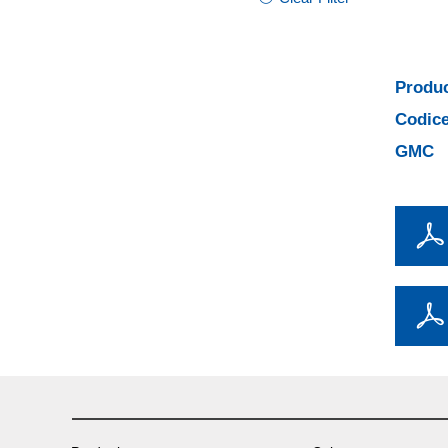
Produc
Codice
GMC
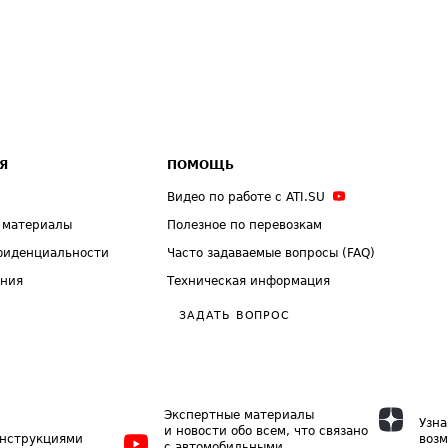
Я
ПОМОЩЬ
Видео по работе с ATI.SU
 материалы
Полезное по перевозкам
фиденциальности
Часто задаваемые вопросы (FAQ)
ения
Техническая информация
ЗАДАТЬ ВОПРОС
Экспертные материалы
Узна
и новости обо всем, что связано
инструкциями
возм
с автомобильными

• • • •

◆ **Task prompt**: Omitting the images, output each record precisely as written.

◆ **Answer below**:
Produc
Codice
GMC
Я
ПОМОЩЬ
Видео по работе с ATI.SU
 материалы
Полезное по перевозкам
фиденциальности
Часто задаваемые вопросы (FAQ)
ения
Техническая информация
ЗАДАТЬ ВОПРОС
Экспертные материалы
Узна
и новости обо всем, что связано
инструкциями
возм
с автомобильными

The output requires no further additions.